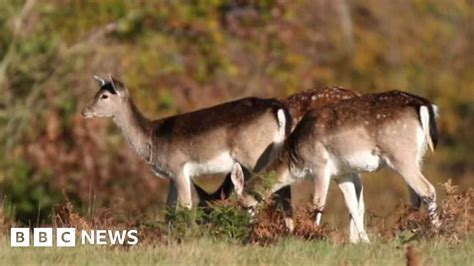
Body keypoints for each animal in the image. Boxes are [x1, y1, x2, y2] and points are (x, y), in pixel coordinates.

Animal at [81, 74, 292, 214]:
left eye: (104, 96)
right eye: (97, 92)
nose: (84, 111)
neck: (152, 139)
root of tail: (278, 109)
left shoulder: (177, 166)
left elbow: (184, 206)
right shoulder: (170, 175)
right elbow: (169, 210)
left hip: (255, 154)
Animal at [228, 91, 438, 243]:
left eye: (245, 206)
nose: (246, 231)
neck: (294, 163)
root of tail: (425, 106)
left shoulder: (320, 166)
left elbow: (318, 203)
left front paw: (311, 236)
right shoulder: (342, 173)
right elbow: (353, 204)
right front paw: (365, 241)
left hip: (401, 155)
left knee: (428, 190)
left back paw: (436, 234)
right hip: (416, 157)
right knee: (416, 196)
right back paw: (407, 233)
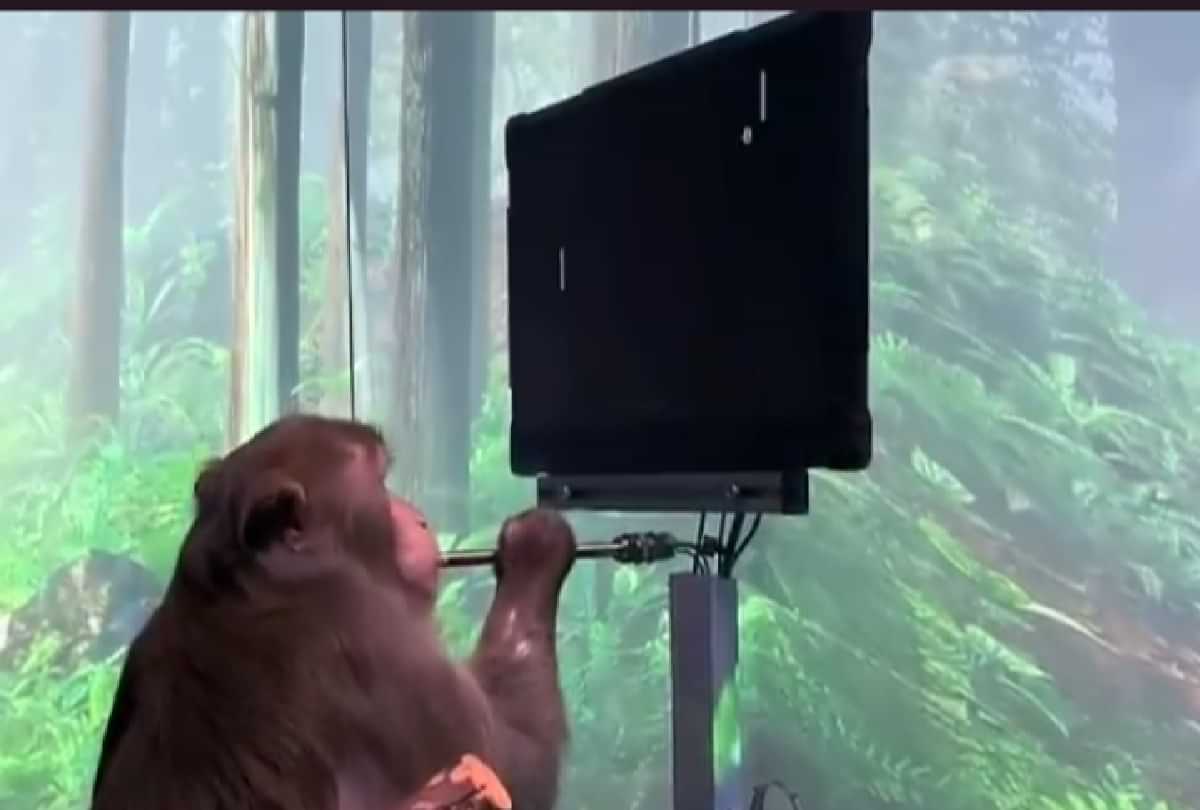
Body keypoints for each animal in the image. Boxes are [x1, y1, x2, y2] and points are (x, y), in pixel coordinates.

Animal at [90, 414, 576, 810]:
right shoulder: (377, 635)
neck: (260, 578)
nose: (418, 517)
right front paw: (535, 548)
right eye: (381, 482)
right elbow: (518, 763)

#### [Task]
Please transcribe, word for word, every line from the first line of the records above through the line containing "left knee: (428, 190)", and leave out any pictures.

#### [Solution below]
Body keypoints for each animal in the image. Boxes are [x1, y1, x2, y2] and points are (x, y), in pixel coordinates.

Animal at [81, 74, 292, 214]:
left eye: (104, 96)
right eye: (97, 92)
nose: (84, 111)
neck: (152, 139)
root of tail: (278, 109)
left shoulder: (177, 166)
left elbow: (184, 206)
right shoulder: (170, 175)
right elbow: (169, 210)
left hip: (255, 154)
Animal at [228, 91, 438, 243]:
left eye: (245, 206)
nose: (246, 231)
neck: (294, 163)
root of tail: (425, 106)
left shoulder: (320, 166)
left elbow: (318, 203)
left front paw: (311, 236)
right shoulder: (342, 173)
right elbow: (353, 204)
right front paw: (365, 241)
left hip: (401, 155)
left knee: (428, 190)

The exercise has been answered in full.